Show the distribution, the median and 95-th percentile. There are certain criteria for these quantities described in the LSST Science Requirement Document: LPM-17

plt.hist(np.abs(data['e_psf']),histtype='step', range=(0,0.1),bins=100,normed=True)
plt.plot(np.median(data['e_psf'])*np.ones(3),np.linspace(0,65,3),'k--')
plt.plot(np.percentile(data['e_psf'],95)*np.ones(3),np.linspace(0,65,3),'r--')
plt.xlabel(r'$|e|=(1-q^{2})/(1+q^{2})$',fontsize=16)
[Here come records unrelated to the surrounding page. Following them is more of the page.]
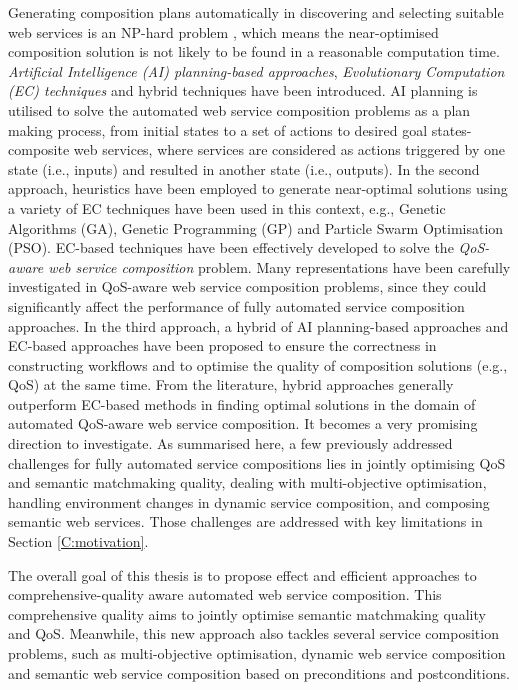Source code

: Generating composition plans automatically in discovering and selecting suitable web services is an NP-hard problem \cite{moghaddam2014service}, which means the near-optimised composition solution is not likely to be found in a reasonable computation time. \emph{Artificial Intelligence (AI) planning-based approaches}, \emph{Evolutionary Computation (EC) techniques} and hybrid techniques have been introduced. AI planning is utilised to solve the automated web service composition problems as a plan making process, from initial states to a set of actions to desired goal states-composite web services, where services are considered as actions triggered by one state (i.e., inputs) and resulted in another state (i.e., outputs). In the second approach, heuristics have been employed to generate near-optimal solutions using a variety of EC techniques have been used in this context, e.g., Genetic Algorithms (GA), Genetic Programming (GP) and Particle Swarm Optimisation (PSO). EC-based techniques have been effectively developed to solve the \emph{QoS-aware web service composition} problem. Many representations have been carefully investigated in QoS-aware web service composition problems, since they could significantly affect the performance of fully automated service composition approaches. In the third approach, a hybrid of AI planning-based approaches and EC-based approaches \cite{da2016genetic,ma2015hybrid} have been proposed to ensure the correctness in constructing workflows and to optimise the quality of composition solutions (e.g., QoS) at the same time. From the literature, hybrid approaches generally outperform EC-based methods in finding optimal solutions in the domain of automated QoS-aware web service composition. It becomes a very promising direction to investigate. As summarised here, a few previously addressed challenges for fully automated service compositions lies in jointly optimising QoS and semantic matchmaking quality, dealing with multi-objective optimisation, handling environment changes in dynamic service composition, and composing semantic web services. Those challenges are addressed with key limitations in Section \ref{C:motivation}. 

The overall goal of this thesis is to propose effect and efficient approaches to comprehensive-quality aware automated web service composition. This comprehensive quality aims to jointly optimise semantic matchmaking quality and QoS. Meanwhile, this new approach also tackles several service composition problems, such as multi-objective optimisation, dynamic web service composition and semantic web service composition based on preconditions and postconditions.

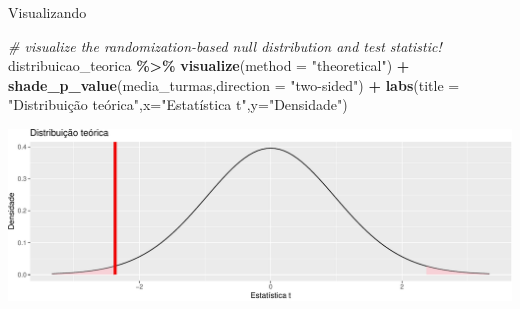 \documentclass[
  9pt,
  ignorenonframetext,
  aspectratio=169]{beamer}
\newenvironment{Shaded}{\begin{snugshade}}{\end{snugshade}}
\newcommand{\CommentTok}[1]{\textcolor[rgb]{0.56,0.35,0.01}{\textit{#1}}}
\newcommand{\DataTypeTok}[1]{\textcolor[rgb]{0.13,0.29,0.53}{#1}}
\newcommand{\KeywordTok}[1]{\textcolor[rgb]{0.13,0.29,0.53}{\textbf{#1}}}
\newcommand{\NormalTok}[1]{#1}
\newcommand{\OperatorTok}[1]{\textcolor[rgb]{0.81,0.36,0.00}{\textbf{#1}}}
\newcommand{\StringTok}[1]{\textcolor[rgb]{0.31,0.60,0.02}{#1}}
\begin{document}
\begin{frame}[fragile]{Visualizando}
\protect\hypertarget{visualizando}{}
\begin{Shaded}
\begin{Highlighting}[]
\CommentTok{\# visualize the randomization{-}based null distribution and test statistic!}
\NormalTok{distribuicao\_teorica }\OperatorTok{\%\textgreater{}\%}
\StringTok{  }\KeywordTok{visualize}\NormalTok{(}\DataTypeTok{method =} \StringTok{"theoretical"}\NormalTok{) }\OperatorTok{+}\StringTok{ }
\StringTok{  }\KeywordTok{shade\_p\_value}\NormalTok{(media\_turmas,}\DataTypeTok{direction =} \StringTok{"two{-}sided"}\NormalTok{) }\OperatorTok{+}\StringTok{ }
\StringTok{  }\KeywordTok{labs}\NormalTok{(}\DataTypeTok{title =} \StringTok{"Distribuição teórica"}\NormalTok{,}\DataTypeTok{x=}\StringTok{"Estatística t"}\NormalTok{,}\DataTypeTok{y=}\StringTok{"Densidade"}\NormalTok{)}
\end{Highlighting}
\end{Shaded}

\includegraphics{aula_11_files/figure-beamer/unnamed-chunk-8-1.pdf}
\end{frame}
\end{document}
plt.ylabel(r'$P|e|$',fontsize=16)
#plt.legend(loc='best')
#plt.xlim(0,0.07)
plt.ylim(0,60)

The black line represents the median of the distribution (that should be below 0.04) and the red line represents the 95th percentile (that should be below 0.07). Both criteria are fulfilled! In fact, we increased the ellipticity for run 2.1i to make it more realistic!